Teknologi adalah sahabat Anda.
Dari seorang siswa yang mencintai komputer, Le Dinh Van, seorang siswa dari Sekolah Menengah Ly Tu Trong, memenangkan Medali Perunggu di Olimpiade Informatika Dataran Tinggi Tengah-Barat ke-7.
Menurut Van, internet memungkinkan siswa untuk belajar daring, mencari pengetahuan, berinteraksi dengan teman, berpartisipasi dalam kegiatan kreatif, dan mengakses gudang pengetahuan manusia yang luas, yang sangat berguna untuk studi mereka. Dia sendiri memiliki akses ke komputer sejak usia dini, tetapi baru benar-benar tertarik pada komputer di kelas 7. Semakin banyak yang dia pelajari, semakin terpesona dia, menghabiskan berjam-jam meneliti algoritma, mengerjakan latihan pemrograman, dan mencoba berbagai proyek kecil seperti desain game.
Untuk meningkatkan pengetahuan saya, saya secara proaktif mempelajari pelajaran terlebih dahulu melalui platform online dan berlatih dari tingkat dasar hingga tingkat lanjut. Ketika menghadapi masalah yang sulit, saya dengan sabar menganalisisnya, mencoba berbagai pendekatan, dan berdiskusi dengan guru dan teman untuk menemukan solusi yang optimal.
![]() |
| Para siswa sekolah dasar dibimbing oleh guru mereka tentang cara menggunakan internet dengan aman. |
Di banyak daerah pedesaan, teknologi juga berkontribusi dalam menjembatani kesenjangan pendidikan , terutama dalam pembelajaran bahasa asing dan akses ke program pembelajaran daring.
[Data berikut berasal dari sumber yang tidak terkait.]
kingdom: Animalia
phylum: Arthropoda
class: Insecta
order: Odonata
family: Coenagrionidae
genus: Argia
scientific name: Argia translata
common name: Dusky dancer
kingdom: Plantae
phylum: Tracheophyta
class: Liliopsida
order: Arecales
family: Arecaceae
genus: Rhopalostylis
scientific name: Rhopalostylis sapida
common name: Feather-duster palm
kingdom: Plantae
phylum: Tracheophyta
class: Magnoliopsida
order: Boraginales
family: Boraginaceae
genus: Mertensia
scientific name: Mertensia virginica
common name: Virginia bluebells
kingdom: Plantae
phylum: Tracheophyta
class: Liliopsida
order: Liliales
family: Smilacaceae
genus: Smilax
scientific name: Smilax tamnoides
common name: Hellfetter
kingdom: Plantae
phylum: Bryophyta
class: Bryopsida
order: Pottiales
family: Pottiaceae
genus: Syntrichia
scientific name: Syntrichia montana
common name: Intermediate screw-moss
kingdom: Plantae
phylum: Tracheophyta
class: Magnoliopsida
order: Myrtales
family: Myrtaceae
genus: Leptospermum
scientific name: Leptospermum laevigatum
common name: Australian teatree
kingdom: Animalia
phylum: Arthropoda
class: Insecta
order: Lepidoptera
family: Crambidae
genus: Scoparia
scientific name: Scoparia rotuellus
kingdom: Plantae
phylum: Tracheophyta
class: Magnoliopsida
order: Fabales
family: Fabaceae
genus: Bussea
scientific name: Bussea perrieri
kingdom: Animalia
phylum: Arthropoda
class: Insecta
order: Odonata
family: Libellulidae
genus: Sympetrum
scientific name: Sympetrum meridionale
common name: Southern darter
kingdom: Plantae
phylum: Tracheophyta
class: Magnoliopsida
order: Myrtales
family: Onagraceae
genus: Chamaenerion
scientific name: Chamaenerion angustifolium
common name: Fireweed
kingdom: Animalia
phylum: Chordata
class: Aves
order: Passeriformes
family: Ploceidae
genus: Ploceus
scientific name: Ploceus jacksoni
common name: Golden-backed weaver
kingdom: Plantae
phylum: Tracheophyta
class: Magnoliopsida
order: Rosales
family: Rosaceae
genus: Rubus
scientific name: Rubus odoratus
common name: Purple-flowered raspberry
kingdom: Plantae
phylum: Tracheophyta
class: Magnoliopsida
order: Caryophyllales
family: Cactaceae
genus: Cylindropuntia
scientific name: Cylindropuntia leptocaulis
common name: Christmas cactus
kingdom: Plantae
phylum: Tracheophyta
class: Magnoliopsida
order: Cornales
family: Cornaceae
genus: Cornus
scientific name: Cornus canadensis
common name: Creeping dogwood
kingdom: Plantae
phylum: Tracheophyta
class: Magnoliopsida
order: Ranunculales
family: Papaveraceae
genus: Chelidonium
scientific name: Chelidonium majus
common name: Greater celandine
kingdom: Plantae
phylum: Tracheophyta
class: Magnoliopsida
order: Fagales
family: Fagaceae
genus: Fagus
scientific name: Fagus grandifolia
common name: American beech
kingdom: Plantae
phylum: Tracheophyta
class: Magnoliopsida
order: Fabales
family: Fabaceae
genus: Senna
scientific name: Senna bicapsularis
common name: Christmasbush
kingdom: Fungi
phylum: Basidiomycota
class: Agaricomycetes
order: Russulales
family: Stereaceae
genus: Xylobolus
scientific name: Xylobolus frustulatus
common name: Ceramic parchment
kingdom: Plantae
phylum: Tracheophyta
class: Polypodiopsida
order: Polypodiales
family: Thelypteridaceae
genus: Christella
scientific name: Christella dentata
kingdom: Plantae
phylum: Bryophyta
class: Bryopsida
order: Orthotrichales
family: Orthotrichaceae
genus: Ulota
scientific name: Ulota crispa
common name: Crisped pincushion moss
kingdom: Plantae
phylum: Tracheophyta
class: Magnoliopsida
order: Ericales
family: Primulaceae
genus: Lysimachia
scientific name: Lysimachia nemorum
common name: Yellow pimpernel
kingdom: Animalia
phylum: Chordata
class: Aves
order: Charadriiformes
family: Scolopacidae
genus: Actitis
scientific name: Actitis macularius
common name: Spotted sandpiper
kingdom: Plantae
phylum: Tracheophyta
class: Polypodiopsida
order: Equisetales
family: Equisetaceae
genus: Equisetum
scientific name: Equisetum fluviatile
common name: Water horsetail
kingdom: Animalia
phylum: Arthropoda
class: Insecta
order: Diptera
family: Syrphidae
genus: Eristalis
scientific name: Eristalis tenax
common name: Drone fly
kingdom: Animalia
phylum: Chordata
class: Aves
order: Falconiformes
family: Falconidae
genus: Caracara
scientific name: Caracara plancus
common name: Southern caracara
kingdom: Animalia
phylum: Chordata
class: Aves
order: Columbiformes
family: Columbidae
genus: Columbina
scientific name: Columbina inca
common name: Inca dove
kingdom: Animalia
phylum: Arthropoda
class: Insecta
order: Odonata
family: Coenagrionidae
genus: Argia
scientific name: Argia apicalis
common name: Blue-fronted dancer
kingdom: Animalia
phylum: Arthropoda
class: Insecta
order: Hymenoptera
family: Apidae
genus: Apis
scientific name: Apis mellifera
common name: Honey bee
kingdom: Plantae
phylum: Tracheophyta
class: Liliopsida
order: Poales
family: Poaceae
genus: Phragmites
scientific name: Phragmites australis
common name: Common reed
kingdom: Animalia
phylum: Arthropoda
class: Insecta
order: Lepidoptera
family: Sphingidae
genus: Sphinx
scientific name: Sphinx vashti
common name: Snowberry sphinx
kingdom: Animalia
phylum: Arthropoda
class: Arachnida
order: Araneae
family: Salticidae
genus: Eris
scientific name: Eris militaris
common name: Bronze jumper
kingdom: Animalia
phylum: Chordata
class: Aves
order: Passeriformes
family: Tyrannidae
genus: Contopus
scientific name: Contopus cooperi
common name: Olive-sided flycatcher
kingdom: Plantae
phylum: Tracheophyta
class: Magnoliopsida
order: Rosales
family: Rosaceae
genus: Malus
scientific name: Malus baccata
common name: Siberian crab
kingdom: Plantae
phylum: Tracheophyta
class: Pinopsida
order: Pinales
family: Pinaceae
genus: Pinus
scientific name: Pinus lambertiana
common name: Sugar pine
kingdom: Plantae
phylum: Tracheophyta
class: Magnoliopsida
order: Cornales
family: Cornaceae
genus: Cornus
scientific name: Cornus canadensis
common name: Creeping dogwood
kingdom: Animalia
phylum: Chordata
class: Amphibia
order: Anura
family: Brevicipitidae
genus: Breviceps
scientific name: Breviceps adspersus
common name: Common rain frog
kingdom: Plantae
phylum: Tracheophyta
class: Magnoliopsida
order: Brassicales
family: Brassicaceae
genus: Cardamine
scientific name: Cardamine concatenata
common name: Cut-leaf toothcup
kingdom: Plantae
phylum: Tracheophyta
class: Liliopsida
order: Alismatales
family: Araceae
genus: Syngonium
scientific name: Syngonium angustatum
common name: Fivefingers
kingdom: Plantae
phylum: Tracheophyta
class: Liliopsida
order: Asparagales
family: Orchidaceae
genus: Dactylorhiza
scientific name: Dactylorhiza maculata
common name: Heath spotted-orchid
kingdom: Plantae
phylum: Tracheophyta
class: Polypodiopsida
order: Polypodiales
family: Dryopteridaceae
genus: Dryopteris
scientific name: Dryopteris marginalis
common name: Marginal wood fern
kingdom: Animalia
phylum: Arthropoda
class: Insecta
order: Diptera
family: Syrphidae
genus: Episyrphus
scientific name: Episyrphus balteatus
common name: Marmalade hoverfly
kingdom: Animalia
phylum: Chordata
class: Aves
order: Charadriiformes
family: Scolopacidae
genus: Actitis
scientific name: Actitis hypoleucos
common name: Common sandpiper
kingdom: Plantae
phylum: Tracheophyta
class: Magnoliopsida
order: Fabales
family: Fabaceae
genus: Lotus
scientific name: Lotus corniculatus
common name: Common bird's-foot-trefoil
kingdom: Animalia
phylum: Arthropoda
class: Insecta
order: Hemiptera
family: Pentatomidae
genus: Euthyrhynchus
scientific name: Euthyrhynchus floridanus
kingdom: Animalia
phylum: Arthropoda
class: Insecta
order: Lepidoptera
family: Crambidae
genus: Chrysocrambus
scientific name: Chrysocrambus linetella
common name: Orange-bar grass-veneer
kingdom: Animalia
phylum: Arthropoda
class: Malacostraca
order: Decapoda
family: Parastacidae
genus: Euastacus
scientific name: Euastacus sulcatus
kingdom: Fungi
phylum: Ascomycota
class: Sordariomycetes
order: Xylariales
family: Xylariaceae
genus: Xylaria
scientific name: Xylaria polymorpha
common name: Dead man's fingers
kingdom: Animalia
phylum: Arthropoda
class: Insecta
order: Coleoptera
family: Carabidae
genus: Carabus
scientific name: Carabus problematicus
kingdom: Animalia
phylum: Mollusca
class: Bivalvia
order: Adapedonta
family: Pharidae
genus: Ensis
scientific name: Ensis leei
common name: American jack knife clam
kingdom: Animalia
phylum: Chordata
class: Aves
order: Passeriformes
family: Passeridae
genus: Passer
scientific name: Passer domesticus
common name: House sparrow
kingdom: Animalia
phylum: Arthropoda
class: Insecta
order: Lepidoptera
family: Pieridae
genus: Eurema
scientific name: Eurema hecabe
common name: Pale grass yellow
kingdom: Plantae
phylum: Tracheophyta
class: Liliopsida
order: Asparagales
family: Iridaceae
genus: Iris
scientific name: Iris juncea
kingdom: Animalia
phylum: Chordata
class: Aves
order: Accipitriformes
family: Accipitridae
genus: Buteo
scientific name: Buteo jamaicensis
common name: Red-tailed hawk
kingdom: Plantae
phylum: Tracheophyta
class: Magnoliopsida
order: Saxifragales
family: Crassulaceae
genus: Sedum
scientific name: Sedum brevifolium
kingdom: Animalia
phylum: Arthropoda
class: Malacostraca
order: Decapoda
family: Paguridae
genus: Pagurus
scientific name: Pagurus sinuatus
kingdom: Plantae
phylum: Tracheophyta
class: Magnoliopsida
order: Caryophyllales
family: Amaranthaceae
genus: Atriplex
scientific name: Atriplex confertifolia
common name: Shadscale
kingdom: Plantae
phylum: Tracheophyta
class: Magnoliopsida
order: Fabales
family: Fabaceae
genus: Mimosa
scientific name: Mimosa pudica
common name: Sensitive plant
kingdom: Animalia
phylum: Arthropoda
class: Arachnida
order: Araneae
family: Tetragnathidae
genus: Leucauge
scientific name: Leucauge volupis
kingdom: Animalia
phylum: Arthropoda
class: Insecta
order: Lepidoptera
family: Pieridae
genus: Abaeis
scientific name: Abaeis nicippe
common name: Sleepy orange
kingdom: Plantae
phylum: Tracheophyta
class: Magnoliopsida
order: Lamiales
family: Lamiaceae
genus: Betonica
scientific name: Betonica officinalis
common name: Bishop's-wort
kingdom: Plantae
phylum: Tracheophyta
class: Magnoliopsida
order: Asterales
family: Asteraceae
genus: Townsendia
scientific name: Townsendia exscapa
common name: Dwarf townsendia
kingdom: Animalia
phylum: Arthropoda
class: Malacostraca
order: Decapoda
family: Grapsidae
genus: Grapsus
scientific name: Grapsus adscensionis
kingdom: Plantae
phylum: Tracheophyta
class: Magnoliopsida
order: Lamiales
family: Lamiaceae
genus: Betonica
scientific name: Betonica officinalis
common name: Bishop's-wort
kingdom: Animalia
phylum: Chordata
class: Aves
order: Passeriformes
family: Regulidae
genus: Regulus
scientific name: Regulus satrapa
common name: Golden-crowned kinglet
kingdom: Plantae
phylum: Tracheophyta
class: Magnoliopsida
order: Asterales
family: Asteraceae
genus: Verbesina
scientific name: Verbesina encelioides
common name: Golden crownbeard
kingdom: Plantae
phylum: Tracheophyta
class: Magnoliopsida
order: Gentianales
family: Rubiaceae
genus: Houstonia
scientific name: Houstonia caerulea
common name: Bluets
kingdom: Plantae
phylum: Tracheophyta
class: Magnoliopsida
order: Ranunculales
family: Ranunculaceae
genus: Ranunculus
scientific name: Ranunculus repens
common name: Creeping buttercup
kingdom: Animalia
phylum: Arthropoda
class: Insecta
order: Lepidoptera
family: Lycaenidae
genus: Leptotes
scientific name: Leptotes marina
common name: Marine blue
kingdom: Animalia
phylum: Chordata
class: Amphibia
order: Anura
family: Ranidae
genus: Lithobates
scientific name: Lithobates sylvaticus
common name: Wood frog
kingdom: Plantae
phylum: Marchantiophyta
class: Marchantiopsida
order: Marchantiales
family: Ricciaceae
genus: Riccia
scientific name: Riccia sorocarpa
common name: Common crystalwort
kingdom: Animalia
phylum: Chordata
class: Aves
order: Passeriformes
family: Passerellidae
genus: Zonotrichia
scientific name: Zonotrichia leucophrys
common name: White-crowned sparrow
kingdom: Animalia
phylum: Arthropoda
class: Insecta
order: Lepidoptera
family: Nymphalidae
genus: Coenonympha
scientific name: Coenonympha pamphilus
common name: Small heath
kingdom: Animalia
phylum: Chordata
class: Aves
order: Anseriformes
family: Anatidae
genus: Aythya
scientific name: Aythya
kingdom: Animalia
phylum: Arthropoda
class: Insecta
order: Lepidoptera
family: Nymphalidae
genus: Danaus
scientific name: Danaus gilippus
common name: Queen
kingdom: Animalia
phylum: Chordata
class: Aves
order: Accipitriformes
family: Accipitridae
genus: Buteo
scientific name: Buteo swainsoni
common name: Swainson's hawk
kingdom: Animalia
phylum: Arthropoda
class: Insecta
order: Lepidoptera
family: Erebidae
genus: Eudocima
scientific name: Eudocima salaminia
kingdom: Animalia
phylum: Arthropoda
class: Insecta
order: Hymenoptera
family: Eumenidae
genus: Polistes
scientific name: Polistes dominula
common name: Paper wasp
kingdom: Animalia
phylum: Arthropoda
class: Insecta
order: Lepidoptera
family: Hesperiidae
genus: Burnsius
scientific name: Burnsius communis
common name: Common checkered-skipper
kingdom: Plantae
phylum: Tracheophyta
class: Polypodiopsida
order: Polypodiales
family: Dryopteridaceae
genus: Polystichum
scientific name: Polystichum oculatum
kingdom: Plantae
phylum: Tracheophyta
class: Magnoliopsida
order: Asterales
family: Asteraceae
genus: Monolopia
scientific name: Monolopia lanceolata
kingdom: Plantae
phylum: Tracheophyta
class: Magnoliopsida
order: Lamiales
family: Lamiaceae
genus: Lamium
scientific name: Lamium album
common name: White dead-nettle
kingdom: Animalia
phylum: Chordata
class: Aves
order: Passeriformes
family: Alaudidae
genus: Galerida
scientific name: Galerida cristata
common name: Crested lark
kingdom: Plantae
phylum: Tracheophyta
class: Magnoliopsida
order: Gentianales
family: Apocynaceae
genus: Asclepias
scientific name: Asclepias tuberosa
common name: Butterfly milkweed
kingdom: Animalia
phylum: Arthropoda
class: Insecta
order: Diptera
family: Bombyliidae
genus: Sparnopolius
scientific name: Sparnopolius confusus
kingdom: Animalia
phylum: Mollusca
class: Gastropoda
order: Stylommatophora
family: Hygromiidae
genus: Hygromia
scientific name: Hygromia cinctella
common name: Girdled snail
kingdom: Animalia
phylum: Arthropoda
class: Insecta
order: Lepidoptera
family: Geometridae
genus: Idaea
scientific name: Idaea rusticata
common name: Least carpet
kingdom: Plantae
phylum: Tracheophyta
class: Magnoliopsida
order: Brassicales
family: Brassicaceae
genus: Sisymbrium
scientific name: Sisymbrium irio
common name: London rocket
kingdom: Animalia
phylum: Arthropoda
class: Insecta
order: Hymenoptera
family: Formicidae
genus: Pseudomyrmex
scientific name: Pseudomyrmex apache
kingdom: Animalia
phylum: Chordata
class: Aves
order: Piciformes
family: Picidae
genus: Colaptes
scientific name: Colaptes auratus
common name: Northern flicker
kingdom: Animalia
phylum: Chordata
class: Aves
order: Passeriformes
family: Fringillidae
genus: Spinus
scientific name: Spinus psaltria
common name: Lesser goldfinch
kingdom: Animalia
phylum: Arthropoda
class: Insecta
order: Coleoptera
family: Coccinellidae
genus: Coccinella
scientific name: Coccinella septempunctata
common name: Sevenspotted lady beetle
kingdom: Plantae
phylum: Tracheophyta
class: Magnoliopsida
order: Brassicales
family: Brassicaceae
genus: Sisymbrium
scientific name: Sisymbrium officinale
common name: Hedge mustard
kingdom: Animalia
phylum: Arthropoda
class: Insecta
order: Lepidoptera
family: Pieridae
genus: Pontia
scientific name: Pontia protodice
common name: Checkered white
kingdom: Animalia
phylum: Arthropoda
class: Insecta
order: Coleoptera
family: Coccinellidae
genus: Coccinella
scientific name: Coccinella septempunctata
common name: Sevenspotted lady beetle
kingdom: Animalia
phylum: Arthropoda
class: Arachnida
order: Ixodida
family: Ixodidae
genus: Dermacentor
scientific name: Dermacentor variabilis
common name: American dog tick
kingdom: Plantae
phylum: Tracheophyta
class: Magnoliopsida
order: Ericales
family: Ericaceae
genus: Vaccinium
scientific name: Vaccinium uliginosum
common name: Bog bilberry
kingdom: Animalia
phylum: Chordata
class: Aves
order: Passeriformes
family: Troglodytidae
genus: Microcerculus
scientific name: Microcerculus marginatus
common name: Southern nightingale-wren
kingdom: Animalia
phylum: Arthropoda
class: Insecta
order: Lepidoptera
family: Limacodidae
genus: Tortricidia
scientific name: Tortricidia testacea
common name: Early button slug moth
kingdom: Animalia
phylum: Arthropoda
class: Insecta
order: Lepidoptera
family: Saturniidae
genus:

Teknologi tidak hanya bertindak sebagai alat pendukung tetapi juga menjadi "guru" yang mendampingi dan membantu mempersonalisasi proses pembelajaran untuk setiap siswa.
La O Dai, dari komune Phu Mo, mengatakan: "Berkat bimbingan guru-guru saya, saya tahu cara menggunakan internet untuk mencari konten yang bermanfaat guna mendukung studi saya dan memperluas pengetahuan saya."
Beradaptasi dengan transformasi digital
Sekolah Asrama Etnis Dinh Nup di komune Phu Mo memiliki 9 kelas dengan 194 siswa, 100% di antaranya berasal dari kelompok etnis minoritas Cham dan Ba Na. Dalam beberapa tahun terakhir, sekolah ini telah fokus berinvestasi pada fasilitas dan mempromosikan penerapan teknologi informasi dalam pengajaran. Ruang kelas dilengkapi dengan televisi dan akses internet. Hasilnya, pelajaran menjadi lebih hidup, merangsang minat siswa dalam belajar, kemampuan mereka untuk mengeksplorasi , dan pemikiran kreatif mereka.
Menurut Pham Huy Van, Wakil Direktur Dinas Pendidikan dan Pelatihan, dalam beberapa tahun terakhir, sektor pendidikan provinsi telah fokus pada investasi infrastruktur dan mempromosikan penerapan teknologi informasi dalam pengajaran dan pembelajaran. Saat ini, 100% sekolah telah secara efektif memanfaatkan internet dan sistem komputer. Siswa memiliki akses ke kecerdasan buatan (AI); dan mengembangkan keterampilan digital melalui kompetisi daring seperti VioEdu Math, Kejuaraan Bahasa Vietnam, dan Olimpiade Bahasa Inggris Daring (IOE)...
Secara khusus, Departemen Pendidikan dan Pelatihan telah menandatangani perjanjian kerja sama dengan VNPT Dak Lak dan Viettel Dak Lak tentang transformasi digital komprehensif untuk periode 2026-2030. Kerja sama tersebut meliputi: implementasi kolaboratif transformasi digital dalam pendidikan dari tahun 2026-2030; pengembangan infrastruktur, platform, dan basis data digital untuk sektor tersebut; penerapan teknologi (AI, Big Data) dalam manajemen dan pengajaran digital; implementasi pengajaran daring, materi pembelajaran digital, dan model pendidikan cerdas; pelatihan, dukungan untuk pengoperasian sistem, dan penjaminan keamanan informasi. Seluruh provinsi juga berfokus pada inovasi metode pengajaran dan penerapan teknologi informasi dan kecerdasan buatan dalam pengajaran. Ini merupakan fondasi penting untuk membantu guru dan siswa beradaptasi dengan tuntutan reformasi pendidikan di era digital.